─── RECORD EXTRACTS ───
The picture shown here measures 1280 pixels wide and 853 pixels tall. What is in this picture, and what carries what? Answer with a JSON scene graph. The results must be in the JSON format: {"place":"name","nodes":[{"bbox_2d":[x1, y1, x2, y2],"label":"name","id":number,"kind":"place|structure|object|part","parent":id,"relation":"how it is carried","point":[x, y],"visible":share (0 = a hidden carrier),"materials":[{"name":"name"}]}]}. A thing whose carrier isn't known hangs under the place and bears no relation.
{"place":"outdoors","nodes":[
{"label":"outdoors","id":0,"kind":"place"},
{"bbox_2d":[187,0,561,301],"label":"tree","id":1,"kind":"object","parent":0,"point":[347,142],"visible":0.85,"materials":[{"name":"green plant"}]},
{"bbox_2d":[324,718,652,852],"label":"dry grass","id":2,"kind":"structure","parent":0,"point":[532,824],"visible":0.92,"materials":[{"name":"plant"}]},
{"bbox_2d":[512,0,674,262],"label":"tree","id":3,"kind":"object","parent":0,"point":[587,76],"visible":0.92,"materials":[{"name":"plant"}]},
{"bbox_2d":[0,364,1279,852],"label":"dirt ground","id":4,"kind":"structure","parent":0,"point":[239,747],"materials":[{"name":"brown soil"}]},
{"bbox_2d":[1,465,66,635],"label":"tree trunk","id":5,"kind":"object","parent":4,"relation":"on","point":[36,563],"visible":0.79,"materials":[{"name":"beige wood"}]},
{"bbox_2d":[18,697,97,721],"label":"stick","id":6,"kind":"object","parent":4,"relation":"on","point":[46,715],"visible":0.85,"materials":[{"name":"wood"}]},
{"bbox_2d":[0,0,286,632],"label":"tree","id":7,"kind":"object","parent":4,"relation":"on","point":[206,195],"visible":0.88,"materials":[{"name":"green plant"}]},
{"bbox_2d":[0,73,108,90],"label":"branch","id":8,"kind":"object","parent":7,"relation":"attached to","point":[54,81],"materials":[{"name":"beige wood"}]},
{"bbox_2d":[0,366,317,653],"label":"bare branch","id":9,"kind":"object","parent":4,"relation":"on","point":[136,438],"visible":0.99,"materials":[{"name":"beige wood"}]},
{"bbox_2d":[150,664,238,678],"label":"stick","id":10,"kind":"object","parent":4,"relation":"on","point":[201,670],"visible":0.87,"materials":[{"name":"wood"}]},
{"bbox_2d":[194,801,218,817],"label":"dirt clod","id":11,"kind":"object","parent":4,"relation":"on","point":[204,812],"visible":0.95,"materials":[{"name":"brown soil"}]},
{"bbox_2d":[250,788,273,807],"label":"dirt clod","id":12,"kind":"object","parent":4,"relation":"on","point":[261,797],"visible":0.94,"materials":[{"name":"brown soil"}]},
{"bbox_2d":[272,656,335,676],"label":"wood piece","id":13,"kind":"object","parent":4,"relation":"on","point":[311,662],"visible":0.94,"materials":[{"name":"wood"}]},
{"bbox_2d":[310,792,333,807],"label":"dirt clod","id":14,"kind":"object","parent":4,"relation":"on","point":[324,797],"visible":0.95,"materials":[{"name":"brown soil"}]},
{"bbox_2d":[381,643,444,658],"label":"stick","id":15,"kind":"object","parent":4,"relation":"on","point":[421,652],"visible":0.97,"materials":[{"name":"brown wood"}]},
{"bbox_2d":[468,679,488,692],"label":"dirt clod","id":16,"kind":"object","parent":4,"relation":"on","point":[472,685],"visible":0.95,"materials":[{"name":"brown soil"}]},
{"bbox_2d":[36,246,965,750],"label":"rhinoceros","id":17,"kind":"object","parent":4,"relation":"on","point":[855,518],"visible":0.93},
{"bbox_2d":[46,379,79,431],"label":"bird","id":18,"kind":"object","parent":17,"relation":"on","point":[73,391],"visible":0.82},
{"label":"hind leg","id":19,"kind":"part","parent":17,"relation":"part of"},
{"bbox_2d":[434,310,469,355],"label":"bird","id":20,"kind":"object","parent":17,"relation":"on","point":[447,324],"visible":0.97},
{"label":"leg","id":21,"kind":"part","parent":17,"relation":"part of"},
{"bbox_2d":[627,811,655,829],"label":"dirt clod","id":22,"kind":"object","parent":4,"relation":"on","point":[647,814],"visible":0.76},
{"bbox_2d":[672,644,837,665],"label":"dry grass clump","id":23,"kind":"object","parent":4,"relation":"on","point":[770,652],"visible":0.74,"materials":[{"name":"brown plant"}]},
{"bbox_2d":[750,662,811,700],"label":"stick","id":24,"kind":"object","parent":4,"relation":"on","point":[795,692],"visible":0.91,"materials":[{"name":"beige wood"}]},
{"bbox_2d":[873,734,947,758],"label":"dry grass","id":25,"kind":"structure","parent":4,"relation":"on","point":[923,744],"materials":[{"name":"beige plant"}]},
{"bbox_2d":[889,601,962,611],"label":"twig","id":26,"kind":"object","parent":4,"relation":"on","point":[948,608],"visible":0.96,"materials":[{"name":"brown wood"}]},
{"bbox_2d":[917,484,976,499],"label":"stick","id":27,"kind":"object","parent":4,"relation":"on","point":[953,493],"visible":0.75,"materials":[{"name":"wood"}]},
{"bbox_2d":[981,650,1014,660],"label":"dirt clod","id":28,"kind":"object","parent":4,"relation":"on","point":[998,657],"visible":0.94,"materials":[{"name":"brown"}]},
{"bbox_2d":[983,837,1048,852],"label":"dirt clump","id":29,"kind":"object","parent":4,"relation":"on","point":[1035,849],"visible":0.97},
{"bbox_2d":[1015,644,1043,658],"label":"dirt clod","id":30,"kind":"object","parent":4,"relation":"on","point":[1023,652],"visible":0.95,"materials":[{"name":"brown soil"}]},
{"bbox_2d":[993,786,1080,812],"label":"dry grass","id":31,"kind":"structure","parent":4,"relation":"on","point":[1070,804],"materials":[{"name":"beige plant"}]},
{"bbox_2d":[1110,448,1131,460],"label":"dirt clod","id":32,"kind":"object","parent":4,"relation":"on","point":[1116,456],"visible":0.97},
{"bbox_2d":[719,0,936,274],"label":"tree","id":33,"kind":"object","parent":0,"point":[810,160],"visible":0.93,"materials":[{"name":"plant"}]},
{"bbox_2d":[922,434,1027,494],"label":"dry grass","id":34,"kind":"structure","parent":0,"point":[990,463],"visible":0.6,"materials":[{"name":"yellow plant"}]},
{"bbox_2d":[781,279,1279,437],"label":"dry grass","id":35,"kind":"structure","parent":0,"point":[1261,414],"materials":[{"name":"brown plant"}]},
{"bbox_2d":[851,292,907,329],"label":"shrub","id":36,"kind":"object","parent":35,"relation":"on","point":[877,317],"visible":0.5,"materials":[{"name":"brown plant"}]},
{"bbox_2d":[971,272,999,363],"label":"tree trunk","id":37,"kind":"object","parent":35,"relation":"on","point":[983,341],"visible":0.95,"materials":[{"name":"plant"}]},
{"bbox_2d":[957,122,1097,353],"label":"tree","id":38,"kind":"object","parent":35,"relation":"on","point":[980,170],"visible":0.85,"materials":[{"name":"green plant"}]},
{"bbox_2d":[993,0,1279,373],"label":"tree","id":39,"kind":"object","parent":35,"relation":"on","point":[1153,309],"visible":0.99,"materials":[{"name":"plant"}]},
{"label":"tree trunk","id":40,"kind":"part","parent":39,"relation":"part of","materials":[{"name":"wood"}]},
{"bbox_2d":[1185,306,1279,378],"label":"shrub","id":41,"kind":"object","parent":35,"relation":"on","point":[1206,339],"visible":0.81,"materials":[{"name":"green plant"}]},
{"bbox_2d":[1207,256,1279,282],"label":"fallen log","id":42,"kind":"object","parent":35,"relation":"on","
───
*YOUR ASSIGNMENT:* Every record is to be repeated exactly as it stands above.

*ANSWER FOR THIS EXERCISE:*
The picture shown here measures 1280 pixels wide and 853 pixels tall. What is in this picture, and what carries what? Answer with a JSON scene graph. The results must be in the JSON format: {"place":"name","nodes":[{"bbox_2d":[x1, y1, x2, y2],"label":"name","id":number,"kind":"place|structure|object|part","parent":id,"relation":"how it is carried","point":[x, y],"visible":share (0 = a hidden carrier),"materials":[{"name":"name"}]}]}. A thing whose carrier isn't known hangs under the place and bears no relation.
{"place":"outdoors","nodes":[
{"label":"outdoors","id":0,"kind":"place"},
{"bbox_2d":[187,0,561,301],"label":"tree","id":1,"kind":"object","parent":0,"point":[347,142],"visible":0.85,"materials":[{"name":"green plant"}]},
{"bbox_2d":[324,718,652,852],"label":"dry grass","id":2,"kind":"structure","parent":0,"point":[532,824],"visible":0.92,"materials":[{"name":"plant"}]},
{"bbox_2d":[512,0,674,262],"label":"tree","id":3,"kind":"object","parent":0,"point":[587,76],"visible":0.92,"materials":[{"name":"plant"}]},
{"bbox_2d":[0,364,1279,852],"label":"dirt ground","id":4,"kind":"structure","parent":0,"point":[239,747],"materials":[{"name":"brown soil"}]},
{"bbox_2d":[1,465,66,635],"label":"tree trunk","id":5,"kind":"object","parent":4,"relation":"on","point":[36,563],"visible":0.79,"materials":[{"name":"beige wood"}]},
{"bbox_2d":[18,697,97,721],"label":"stick","id":6,"kind":"object","parent":4,"relation":"on","point":[46,715],"visible":0.85,"materials":[{"name":"wood"}]},
{"bbox_2d":[0,0,286,632],"label":"tree","id":7,"kind":"object","parent":4,"relation":"on","point":[206,195],"visible":0.88,"materials":[{"name":"green plant"}]},
{"bbox_2d":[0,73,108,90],"label":"branch","id":8,"kind":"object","parent":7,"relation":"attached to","point":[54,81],"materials":[{"name":"beige wood"}]},
{"bbox_2d":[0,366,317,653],"label":"bare branch","id":9,"kind":"object","parent":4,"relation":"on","point":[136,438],"visible":0.99,"materials":[{"name":"beige wood"}]},
{"bbox_2d":[150,664,238,678],"label":"stick","id":10,"kind":"object","parent":4,"relation":"on","point":[201,670],"visible":0.87,"materials":[{"name":"wood"}]},
{"bbox_2d":[194,801,218,817],"label":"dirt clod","id":11,"kind":"object","parent":4,"relation":"on","point":[204,812],"visible":0.95,"materials":[{"name":"brown soil"}]},
{"bbox_2d":[250,788,273,807],"label":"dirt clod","id":12,"kind":"object","parent":4,"relation":"on","point":[261,797],"visible":0.94,"materials":[{"name":"brown soil"}]},
{"bbox_2d":[272,656,335,676],"label":"wood piece","id":13,"kind":"object","parent":4,"relation":"on","point":[311,662],"visible":0.94,"materials":[{"name":"wood"}]},
{"bbox_2d":[310,792,333,807],"label":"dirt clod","id":14,"kind":"object","parent":4,"relation":"on","point":[324,797],"visible":0.95,"materials":[{"name":"brown soil"}]},
{"bbox_2d":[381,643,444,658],"label":"stick","id":15,"kind":"object","parent":4,"relation":"on","point":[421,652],"visible":0.97,"materials":[{"name":"brown wood"}]},
{"bbox_2d":[468,679,488,692],"label":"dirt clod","id":16,"kind":"object","parent":4,"relation":"on","point":[472,685],"visible":0.95,"materials":[{"name":"brown soil"}]},
{"bbox_2d":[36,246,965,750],"label":"rhinoceros","id":17,"kind":"object","parent":4,"relation":"on","point":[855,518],"visible":0.93},
{"bbox_2d":[46,379,79,431],"label":"bird","id":18,"kind":"object","parent":17,"relation":"on","point":[73,391],"visible":0.82},
{"label":"hind leg","id":19,"kind":"part","parent":17,"relation":"part of"},
{"bbox_2d":[434,310,469,355],"label":"bird","id":20,"kind":"object","parent":17,"relation":"on","point":[447,324],"visible":0.97},
{"label":"leg","id":21,"kind":"part","parent":17,"relation":"part of"},
{"bbox_2d":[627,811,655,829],"label":"dirt clod","id":22,"kind":"object","parent":4,"relation":"on","point":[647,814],"visible":0.76},
{"bbox_2d":[672,644,837,665],"label":"dry grass clump","id":23,"kind":"object","parent":4,"relation":"on","point":[770,652],"visible":0.74,"materials":[{"name":"brown plant"}]},
{"bbox_2d":[750,662,811,700],"label":"stick","id":24,"kind":"object","parent":4,"relation":"on","point":[795,692],"visible":0.91,"materials":[{"name":"beige wood"}]},
{"bbox_2d":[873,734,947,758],"label":"dry grass","id":25,"kind":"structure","parent":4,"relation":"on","point":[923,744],"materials":[{"name":"beige plant"}]},
{"bbox_2d":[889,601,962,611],"label":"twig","id":26,"kind":"object","parent":4,"relation":"on","point":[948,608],"visible":0.96,"materials":[{"name":"brown wood"}]},
{"bbox_2d":[917,484,976,499],"label":"stick","id":27,"kind":"object","parent":4,"relation":"on","point":[953,493],"visible":0.75,"materials":[{"name":"wood"}]},
{"bbox_2d":[981,650,1014,660],"label":"dirt clod","id":28,"kind":"object","parent":4,"relation":"on","point":[998,657],"visible":0.94,"materials":[{"name":"brown"}]},
{"bbox_2d":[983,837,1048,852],"label":"dirt clump","id":29,"kind":"object","parent":4,"relation":"on","point":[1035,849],"visible":0.97},
{"bbox_2d":[1015,644,1043,658],"label":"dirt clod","id":30,"kind":"object","parent":4,"relation":"on","point":[1023,652],"visible":0.95,"materials":[{"name":"brown soil"}]},
{"bbox_2d":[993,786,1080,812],"label":"dry grass","id":31,"kind":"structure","parent":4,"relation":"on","point":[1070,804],"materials":[{"name":"beige plant"}]},
{"bbox_2d":[1110,448,1131,460],"label":"dirt clod","id":32,"kind":"object","parent":4,"relation":"on","point":[1116,456],"visible":0.97},
{"bbox_2d":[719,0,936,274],"label":"tree","id":33,"kind":"object","parent":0,"point":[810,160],"visible":0.93,"materials":[{"name":"plant"}]},
{"bbox_2d":[922,434,1027,494],"label":"dry grass","id":34,"kind":"structure","parent":0,"point":[990,463],"visible":0.6,"materials":[{"name":"yellow plant"}]},
{"bbox_2d":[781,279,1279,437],"label":"dry grass","id":35,"kind":"structure","parent":0,"point":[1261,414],"materials":[{"name":"brown plant"}]},
{"bbox_2d":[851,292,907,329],"label":"shrub","id":36,"kind":"object","parent":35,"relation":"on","point":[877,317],"visible":0.5,"materials":[{"name":"brown plant"}]},
{"bbox_2d":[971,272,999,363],"label":"tree trunk","id":37,"kind":"object","parent":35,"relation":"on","point":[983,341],"visible":0.95,"materials":[{"name":"plant"}]},
{"bbox_2d":[957,122,1097,353],"label":"tree","id":38,"kind":"object","parent":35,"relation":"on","point":[980,170],"visible":0.85,"materials":[{"name":"green plant"}]},
{"bbox_2d":[993,0,1279,373],"label":"tree","id":39,"kind":"object","parent":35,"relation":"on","point":[1153,309],"visible":0.99,"materials":[{"name":"plant"}]},
{"label":"tree trunk","id":40,"kind":"part","parent":39,"relation":"part of","materials":[{"name":"wood"}]},
{"bbox_2d":[1185,306,1279,378],"label":"shrub","id":41,"kind":"object","parent":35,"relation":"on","point":[1206,339],"visible":0.81,"materials":[{"name":"green plant"}]},
{"bbox_2d":[1207,256,1279,282],"label":"fallen log","id":42,"kind":"object","parent":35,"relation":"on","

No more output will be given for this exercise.